How do you educate a generation of students eternally distracted by the internet, cellphones and video games? Easy. You enable them by handing out free iPhones — and then integrating the gadget into your curriculum.
That’s the idea Abilene Christian University has to refresh classroom learning. Located in Texas, the private university just finished its first year of a pilot program, in which 1,000 freshman students had the choice between a free iPhone or an iPod Touch.
The initiative’s goal was to explore how the always-connected iPhone might revolutionize the classroom experience with a dash of digital interactivity. Think web apps to turn in homework, look up campus maps, watch lecture podcasts and check class schedules and grades. For classroom participation, there’s even polling software for Abilene students to digitally raise their hand.

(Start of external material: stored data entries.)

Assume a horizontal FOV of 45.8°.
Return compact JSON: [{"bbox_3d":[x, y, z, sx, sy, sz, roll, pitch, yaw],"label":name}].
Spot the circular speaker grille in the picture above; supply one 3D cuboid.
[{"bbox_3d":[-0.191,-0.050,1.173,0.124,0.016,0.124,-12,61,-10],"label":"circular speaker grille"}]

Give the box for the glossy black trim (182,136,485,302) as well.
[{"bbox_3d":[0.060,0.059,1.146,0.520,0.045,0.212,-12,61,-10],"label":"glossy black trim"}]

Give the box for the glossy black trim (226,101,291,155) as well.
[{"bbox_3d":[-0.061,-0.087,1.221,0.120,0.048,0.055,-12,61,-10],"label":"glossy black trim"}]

The verdict? It’s working quite well. 2,100 Abilene students, or 48 percent of the population, are now equipped with a free iPhone. Fully 97 percent of the faculty population has iPhones, too. The iPhone is aiding Abilene in giving students the information they need — when they want it, wherever they want it, said Bill Rankin, a professor of medieval studies who helped plan the initiative. . . .
The traditional classroom, where an instructor assigns a textbook, is heading toward obsolescence. Why listen to a single source talk about a printed textbook that will inevitably be outdated in a few years? That setting seems stale and hopelessly limited when pitted against the internet, which opens a portal to a live stream of information provided by billions of minds. . . .

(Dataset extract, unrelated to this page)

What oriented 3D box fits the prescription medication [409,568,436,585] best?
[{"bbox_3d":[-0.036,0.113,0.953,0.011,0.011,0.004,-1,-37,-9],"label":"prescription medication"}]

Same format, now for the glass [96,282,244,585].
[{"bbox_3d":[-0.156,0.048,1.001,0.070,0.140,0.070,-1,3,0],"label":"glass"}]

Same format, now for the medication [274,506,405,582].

These are the specific educational problems Abilene is targeting with the iPhone. Instead of standing in front of a classroom and
talking for an hour, Rankin instructs his students to use their iPhones to look up relevant information on the fly. Then, the students can discuss the information they’ve found, and Rankin leads the dialogue by helping assess which sources are accurate and useful.
It’s like a mashup of a 1960s teach-in with smartphone technology from the 2000s.